In a statement on November 26, 2018 the Office of the Ethics Commissioner said its investigation "will continue as soon as possible in spite of [Grewal’s] resignation." In its official comment the week before, the Prime Minister’s Office said it was aware "of inquiries by the RCMP regarding the circumstances that were the subject of a complaint to the Ethics Commissioner about Mr. Grewal earlier this year." The RCMP's national division would not confirm or deny that it is investigating Grewal.

On November 30, 2018, Grewal announced that he was quitting the Liberal caucus but would keep his seat in the House of Commons "for the time being." In a December 2018 Facebook video, Grewal said that in a three-year period at Lac-Leamy, playing recreational blackjack became a high-stakes gambling problem, which led him to incur high levels of debt that he kept hidden from his family. Grewal claimed that he only borrowed money from loved ones in a legal manner. On January 25, 2019, he announced that he would keep his seat in parliament as an Independent MP until the next federal election in October. Grewal did not stand for re-election in the 2019 federal election.

==Legal issues==

In September 2020, Grewal was charged by the RCMP with four counts of breach of trust and one count of fraud over $5,000 under the Criminal Code. The RCMP allege that Grewal received millions in personal loans that he neglected to report to the Ethics Commissioner, which would constitute a criminal breach of trust. The RCMP also allege that Grewal misused his constituency office budget for personal use and solicited loans that personally benefited him in connection with using his office as an MP. In March 2023, the last charges against Grewal were dismissed by the Ontario Superior Court.

In February 2024, Grewal sued the RCMP and the Ontario attorney general for $50 million over their alleged mishandling of the case.

Legal and regulatory proceedings involving Grewal and associated businesses

Beginning in 2025, Raj Grewal, RSG Law Professional Corporation, a law firm he founded, and various individuals and companies associated with his real-estate activities became involved in a series of civil and regulatory proceedings concerning real-estate financing, mortgage transactions and the handling of funds held in trust. Grewal has denied wrongdoing in connection with the matters, and his lawyers have said that he had limited involvement in RSG Law’s day-to-day operations after transferring ownership of the firm to lawyer Davinder Singh Khattra in 2024. Many of the allegations contained in the civil proceedings have not been proven in court.

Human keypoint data
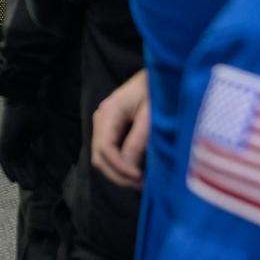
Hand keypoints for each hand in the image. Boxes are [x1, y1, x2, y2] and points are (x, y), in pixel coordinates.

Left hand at [0, 98, 45, 188]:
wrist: (24, 102)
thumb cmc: (35, 114)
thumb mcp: (41, 132)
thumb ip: (42, 147)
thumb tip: (44, 161)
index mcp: (25, 141)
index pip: (30, 161)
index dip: (35, 172)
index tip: (41, 181)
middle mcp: (16, 145)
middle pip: (20, 166)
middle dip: (28, 177)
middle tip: (36, 187)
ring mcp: (8, 144)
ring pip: (12, 166)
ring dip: (20, 177)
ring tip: (30, 186)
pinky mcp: (3, 144)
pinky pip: (2, 161)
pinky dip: (7, 171)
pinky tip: (13, 180)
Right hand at [90, 71, 150, 190]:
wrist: (160, 74)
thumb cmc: (157, 89)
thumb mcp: (150, 115)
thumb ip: (138, 141)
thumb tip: (129, 167)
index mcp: (109, 112)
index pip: (105, 149)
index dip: (120, 167)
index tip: (139, 178)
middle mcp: (101, 118)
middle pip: (99, 156)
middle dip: (117, 175)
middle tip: (140, 185)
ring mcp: (104, 123)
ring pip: (102, 157)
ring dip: (118, 172)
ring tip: (139, 181)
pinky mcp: (112, 127)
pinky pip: (109, 151)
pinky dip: (119, 164)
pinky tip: (136, 170)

- EXERCISE: Pick up the passage on Raj Grewal after its last sentence and write its continuation. The rows come from a different source than the passage on Raj Grewal.

- WRITTEN RESPONSE:
RSG Law and the WIGI litigation

One of the disputes arose from the 2025 sale of a nearly 100-acre property near Brantford. WIGI Restructured Bond Corporation, which held a mortgage on the property, commenced proceedings involving RSG Law, Khattra, Grewal’s father Avtar Singh Grewal and other defendants. WIGI alleged that approximately $11.7 million from the June 2025 property sale was received and disbursed through RSG Law without WIGI’s approximately $3.6-million mortgage being repaid.

In April 2026, WIGI obtained interlocutory orders freezing accounts and requiring information concerning the disposition of the sale proceeds. On May 25, 2026, WIGI filed a $5.5-million action alleging fraud, conspiracy, breach of trust and related causes of action against RSG Law, Khattra, Avtar Grewal and other defendants. Raj Grewal was not personally named as a defendant in that action and the claim did not allege wrongdoing by him personally. The allegations in the lawsuit remained unproven.

Scotiabank proceedings and RSG Law trust account

RSG Law also became involved in Ontario Superior Court proceedings initiated by Scotiabank after the bank identified fraudulent cheques deposited into accounts belonging to another law firm. Court records reviewed by media organizations indicated that more than $3.3 million derived from the questioned transactions subsequently entered an RSG Law trust account before portions of the money were transferred elsewhere.

Scotiabank obtained orders restricting access to accounts while the transactions were investigated. The original Scotiabank filings did not allege that RSG Law itself created the fraudulent cheques, and RSG Law, through counsel, denied wrongdoing and said that it had become caught up in fraudulent transactions initiated elsewhere.

Sellers lawsuit and Mareva injunction

In June 2026, Lindsay and Casey Sellers commenced a separate action against RSG Law and Khattra concerning an October 2025 real-estate transaction. The plaintiffs alleged that approximately $837,000 that had been transferred to RSG Law for payment and discharge of a CIBC mortgage was not paid to the bank.

The action alleged fraud and fraudulent misrepresentation, breach of trust, breach of fiduciary duty, breach of contract, conversion and other causes of action. On June 22, 2026, the Ontario Superior Court granted a Mareva injunction freezing up to approximately $870,000 in assets belonging to RSG Law and Khattra and ordered several financial institutions to provide information to assist in tracing the disputed funds. The underlying allegations had not been determined at trial.

Oakville mortgage litigation

Grewal, his father, RSG Law, lawyer Rajkiran Sidhu and Sidhu’s professional corporation were also named as defendants in litigation concerning a property in Oakville. The plaintiff alleged that a mortgage of approximately $1.6 million that had been provided to finance the Grewals’ purchase of the property was subsequently removed from title without authorization or repayment.

The claim alleged that RSG Law had represented the Grewals in connection with the transaction and that Sidhu, who was alleged to have represented the lender, participated in removing the lender’s registered security. The defendants were accused of fraud and other misconduct. The allegations had not been proven in court.

RSG Mayfield loan litigation

On May 8, 2026, Vector Financial Services Limited and Olympia Trust Company commenced an action against Grewal and RSG Mayfield, a company of which Grewal was reported to be the sole director. The plaintiffs alleged that they had advanced approximately $25 million in 2025 for the acquisition of a nearly 20-acre Brampton property intended for residential development and that a required interest payment was not made in April 2026.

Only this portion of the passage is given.